Thursday, July 12, 2012

I'm not sure you've grasped the concept.

This conversation just happened:
Guy Calling Library: Do you take community service there?
Me: We do accept volunteers, but you have to apply through the City, and they won't allow anything court-ordered at the library. For that, they're going to make you do roadside cleanup or janitorial shit. You can find all that information on the City website.
GCL: Ah. It's just that it would be really convenient for me to do it at the library because I live in the apartments just across the parking lot. Actually, I'm looking at your building right now.
First of all, this is in no way fucking creepy, Dude Who Has Already Been Convicted Of Doing Something Illegal. Would you like me to go to the window and wave my arms or describe what I'm wearing so you can tell me that you can see what I'm doing?

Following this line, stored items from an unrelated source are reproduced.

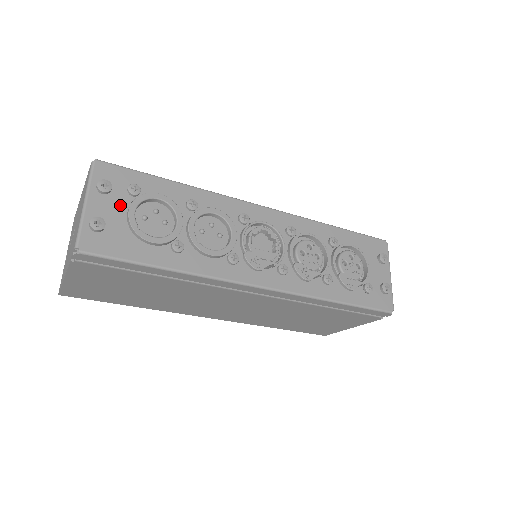
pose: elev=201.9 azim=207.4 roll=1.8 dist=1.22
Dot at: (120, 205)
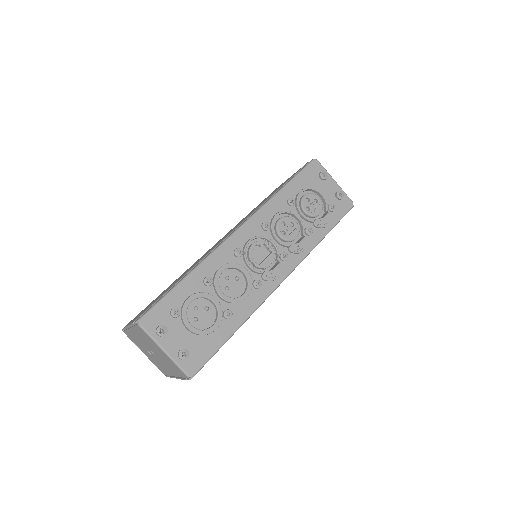
Dot at: (179, 329)
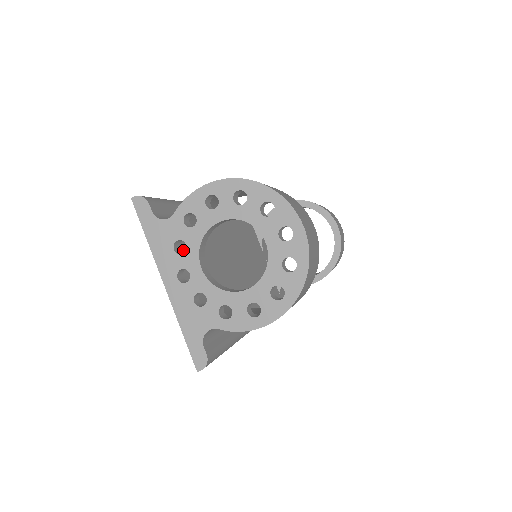
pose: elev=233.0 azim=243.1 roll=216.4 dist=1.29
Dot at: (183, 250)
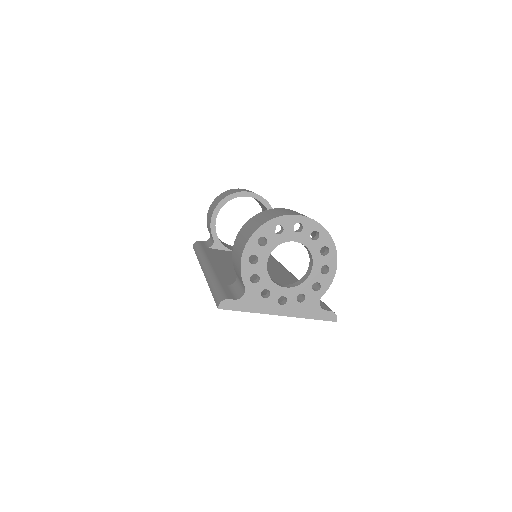
Dot at: (261, 294)
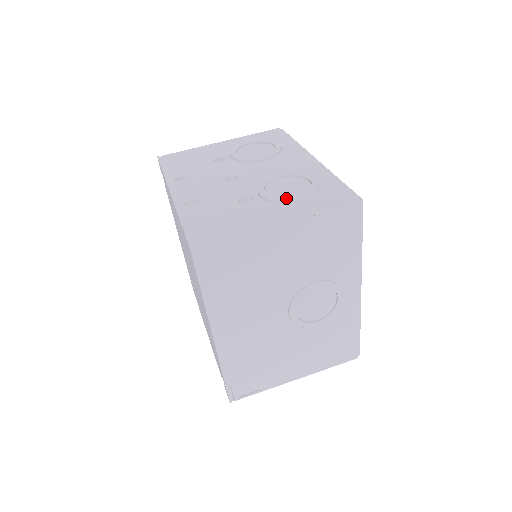
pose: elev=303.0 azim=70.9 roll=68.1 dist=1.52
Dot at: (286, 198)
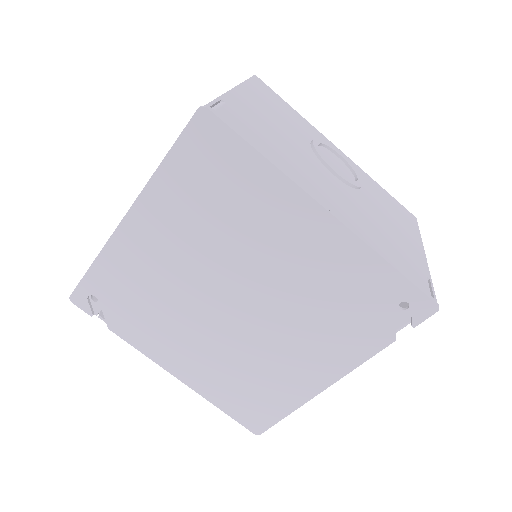
Dot at: occluded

Secondly, I do sincerely apologize for the inconvenience of your fucking sentence. I know that it's meant to be a pleasant and rewarding experience, and this is clearly in stark contrast to the section of the Penal Code that states:
§ When an individual is convicted of an offence against the Community, the sentence shall consist of a reasonably low number of hours of pleasurable service to the Community in a comfortable location convenient to the individual's place of residence.
Had you called even an hour sooner, the City may still have had a community service opening in the Getting A Blowjob From A Supermodel department. Again, I'm very sorry. Asshat.